Motoristas brasileiros precisam ficar atentos às mudanças nas regras da Carteira Nacional de Habilitação (CNH), especialmente aqueles que já passaram dos 50 anos. A legislação sancionada pelo presidente Luiz Inácio Lula da Silva em 5 de junho de 2026 modificou o período de validade do documento e estabeleceu critérios específicos para a renovação automática da habilitação.
As alterações tiveram origem na Medida Provisória 1.327/2025, publicada em dezembro de 2025. Com a nova legislação, a validade da CNH passou a ser determinada diretamente pela faixa etária do condutor no momento da emissão ou renovação.

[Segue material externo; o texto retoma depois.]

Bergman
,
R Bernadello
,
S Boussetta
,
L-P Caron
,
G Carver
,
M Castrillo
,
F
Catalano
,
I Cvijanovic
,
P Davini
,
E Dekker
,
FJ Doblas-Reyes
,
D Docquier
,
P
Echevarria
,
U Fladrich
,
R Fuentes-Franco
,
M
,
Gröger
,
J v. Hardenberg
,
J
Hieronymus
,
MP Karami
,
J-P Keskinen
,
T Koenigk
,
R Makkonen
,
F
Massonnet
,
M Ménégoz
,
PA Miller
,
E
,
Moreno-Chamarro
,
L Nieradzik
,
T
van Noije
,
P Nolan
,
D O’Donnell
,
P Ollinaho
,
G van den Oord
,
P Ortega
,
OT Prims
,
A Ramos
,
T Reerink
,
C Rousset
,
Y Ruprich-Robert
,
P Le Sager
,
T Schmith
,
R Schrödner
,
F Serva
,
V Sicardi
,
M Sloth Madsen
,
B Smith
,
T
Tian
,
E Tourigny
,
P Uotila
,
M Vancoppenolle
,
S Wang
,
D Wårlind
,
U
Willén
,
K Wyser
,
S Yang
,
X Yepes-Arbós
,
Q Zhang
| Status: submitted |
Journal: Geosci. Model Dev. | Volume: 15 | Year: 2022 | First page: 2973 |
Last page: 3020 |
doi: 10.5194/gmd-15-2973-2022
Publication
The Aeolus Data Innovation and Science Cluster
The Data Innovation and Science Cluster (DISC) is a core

A principal mudança envolve justamente o tempo de validade da habilitação. Motoristas com menos de 50 anos continuam podendo ter a CNH válida por até dez anos. A partir dos 50, porém, o período é reduzido.
Quem tem entre 50 e 69 anos passa a contar com validade de cinco anos. Já os condutores com 70 anos ou mais precisam renovar a habilitação a cada três anos.
A legislação também permite que esse prazo seja reduzido excepcionalmente quando houver recomendação médica relacionada a alguma doença ou deficiência que possa comprometer a capacidade do motorista de conduzir um veículo com segurança.
Na prática, isso significa que completar determinada idade durante o período de validade não reduz automaticamente o prazo já concedido. A faixa etária considerada é a do motorista no momento em que a habilitação é emitida ou renovada.
Renovação automática tem regras específicas
Outra novidade prevista na legislação é a possibilidade de renovação automática para motoristas que integram o Registro Nacional Positivo de Condutores (RNPC).
O cadastro reúne condutores que não tenham cometido, nos 12 meses anteriores, infrações de trânsito sujeitas à pontuação. Para quem atende aos requisitos, a renovação pode ocorrer de maneira simplificada por meio dos sistemas oficiais de trânsito.
Entretanto, o benefício não é igual para todas as idades. Motoristas com 70 anos ou mais não podem utilizar a renovação automática. Para aqueles que já estão na faixa entre 50 e 69 anos, o mecanismo pode ser utilizado somente uma vez.
Além do histórico de infrações, também existem restrições relacionadas à condição de saúde. Motoristas que apresentem indícios de doença ou deficiência com potencial de afetar a capacidade de dirigir podem ficar fora da modalidade automática.
Exame médico continua fazendo parte do processo
A possibilidade de renovação automática não deve ser interpretada como uma dispensa generalizada das avaliações de aptidão. O exame físico e mental continua previsto nas regras para renovação da CNH e deve ser realizado por profissionais autorizados pela Secretaria Nacional de Trânsito (Senatran).
Para as habilitações que vencerem a partir de 5 de junho de 2026, a orientação é que o motorista realize previamente o exame de aptidão física e mental. Após a aprovação, quando o condutor estiver enquadrado na modalidade automática, a emissão da nova CNH pode ocorrer digitalmente pelo aplicativo CNH do Brasil.
A avaliação psicológica também continua obrigatória em situações específicas, como na primeira habilitação e para condutores que exercem atividade remunerada ao volante. Os valores cobrados pelos exames passam ainda a seguir preços estabelecidos nacionalmente.
O que muda para quem tem mais de 50 anos
A mudança torna a idade um fator ainda mais importante no planejamento da renovação da carteira. Um motorista de 49 anos, por exemplo, pode receber uma habilitação com validade de até dez anos, enquanto alguém que já tenha completado 50 anos terá, pelas novas regras, prazo de cinco anos.
Para quem tem 70 anos ou mais, a renovação passa a ocorrer a cada três anos, além da impossibilidade de utilizar a renovação automática prevista para determinados integrantes do RNPC.
Já quem não atender aos critérios da renovação automática continua submetido ao procedimento convencional estabelecido pelo órgão de trânsito responsável.